RAW DATA:
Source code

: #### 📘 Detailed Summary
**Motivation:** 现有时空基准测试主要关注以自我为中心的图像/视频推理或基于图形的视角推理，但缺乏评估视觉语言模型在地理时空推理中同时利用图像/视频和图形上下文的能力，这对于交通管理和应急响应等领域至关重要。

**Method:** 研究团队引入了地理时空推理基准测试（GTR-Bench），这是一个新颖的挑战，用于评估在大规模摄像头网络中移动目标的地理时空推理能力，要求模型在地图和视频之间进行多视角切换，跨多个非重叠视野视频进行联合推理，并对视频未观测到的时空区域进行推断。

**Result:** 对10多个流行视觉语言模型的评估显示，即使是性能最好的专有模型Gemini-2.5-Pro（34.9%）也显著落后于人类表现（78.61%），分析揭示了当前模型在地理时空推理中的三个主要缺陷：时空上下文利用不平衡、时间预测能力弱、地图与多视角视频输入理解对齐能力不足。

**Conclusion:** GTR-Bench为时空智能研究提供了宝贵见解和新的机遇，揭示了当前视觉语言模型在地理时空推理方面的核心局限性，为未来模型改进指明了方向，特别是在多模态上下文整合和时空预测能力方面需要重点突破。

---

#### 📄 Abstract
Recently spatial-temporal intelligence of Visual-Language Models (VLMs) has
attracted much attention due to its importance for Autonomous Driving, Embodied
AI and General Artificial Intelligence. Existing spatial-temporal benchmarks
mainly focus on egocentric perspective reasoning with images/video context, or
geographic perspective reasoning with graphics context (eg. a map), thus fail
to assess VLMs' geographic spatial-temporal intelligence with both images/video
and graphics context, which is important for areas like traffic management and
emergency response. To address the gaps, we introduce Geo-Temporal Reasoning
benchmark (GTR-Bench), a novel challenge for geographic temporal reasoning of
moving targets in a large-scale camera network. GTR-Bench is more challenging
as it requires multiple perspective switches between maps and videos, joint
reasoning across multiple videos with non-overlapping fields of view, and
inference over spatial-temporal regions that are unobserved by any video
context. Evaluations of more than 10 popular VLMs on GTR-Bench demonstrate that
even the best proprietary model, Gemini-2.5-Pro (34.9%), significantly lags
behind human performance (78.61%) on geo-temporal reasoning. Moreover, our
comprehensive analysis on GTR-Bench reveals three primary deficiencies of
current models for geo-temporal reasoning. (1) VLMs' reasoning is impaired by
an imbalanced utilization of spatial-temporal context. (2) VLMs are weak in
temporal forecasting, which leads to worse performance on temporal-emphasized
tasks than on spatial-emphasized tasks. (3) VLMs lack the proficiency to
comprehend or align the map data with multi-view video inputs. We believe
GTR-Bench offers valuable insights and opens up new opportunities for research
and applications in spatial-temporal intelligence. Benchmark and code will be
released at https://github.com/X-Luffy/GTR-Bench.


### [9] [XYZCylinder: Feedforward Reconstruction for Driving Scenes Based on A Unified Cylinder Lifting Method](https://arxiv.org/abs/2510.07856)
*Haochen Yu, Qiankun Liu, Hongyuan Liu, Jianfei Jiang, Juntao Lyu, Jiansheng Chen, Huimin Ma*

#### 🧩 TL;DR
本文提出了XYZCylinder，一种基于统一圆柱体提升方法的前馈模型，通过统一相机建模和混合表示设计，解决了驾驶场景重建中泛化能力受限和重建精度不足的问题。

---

WHAT YOU HAVE TO DO: Reproduce the listing verbatim, from the line containing "### [9] [XYZCylinder: Feedforward" through the end of the listing, including both of those boundary lines.

OUTPUT FOR THIS EXERCISE:
### [9] [XYZCylinder: Feedforward Reconstruction for Driving Scenes Based on A Unified Cylinder Lifting Method](https://arxiv.org/abs/2510.07856)
*Haochen Yu, Qiankun Liu, Hongyuan Liu, Jianfei Jiang, Juntao Lyu, Jiansheng Chen, Huimin Ma*

#### 🧩 TL;DR
本文提出了XYZCylinder，一种基于统一圆柱体提升方法的前馈模型，通过统一相机建模和混合表示设计，解决了驾驶场景重建中泛化能力受限和重建精度不足的问题。

---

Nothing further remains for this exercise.